Work task: Go line by line through the data and copy those with the word "text".

Collected material:
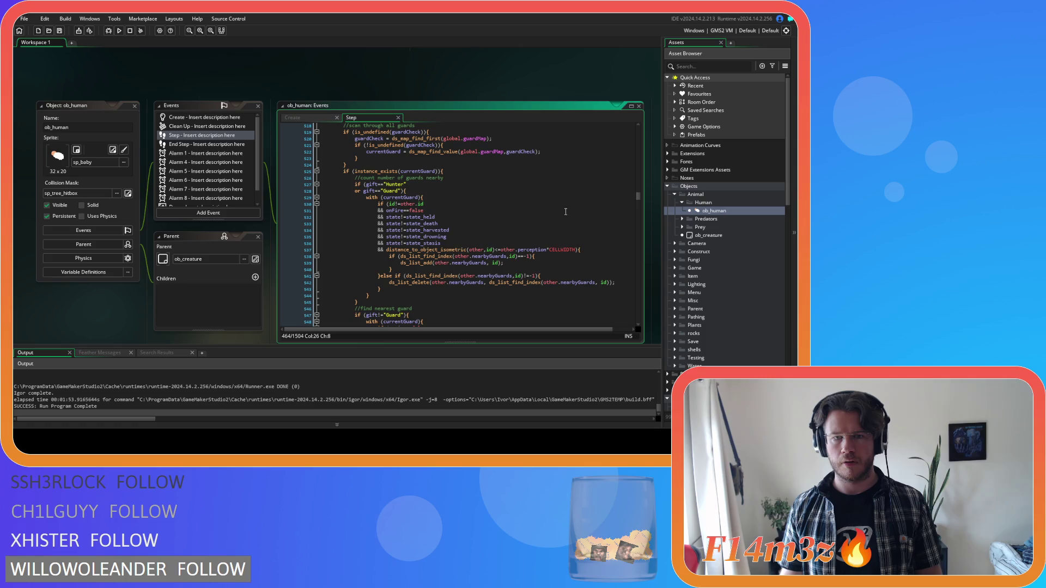
{"action": "left_click", "coordinate": [524, 263]}
{"action": "key", "text": "Return"}
{"action": "type", "text": "vestGath"}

Response:
{"action": "key", "text": "Return"}
{"action": "type", "text": "vestGath"}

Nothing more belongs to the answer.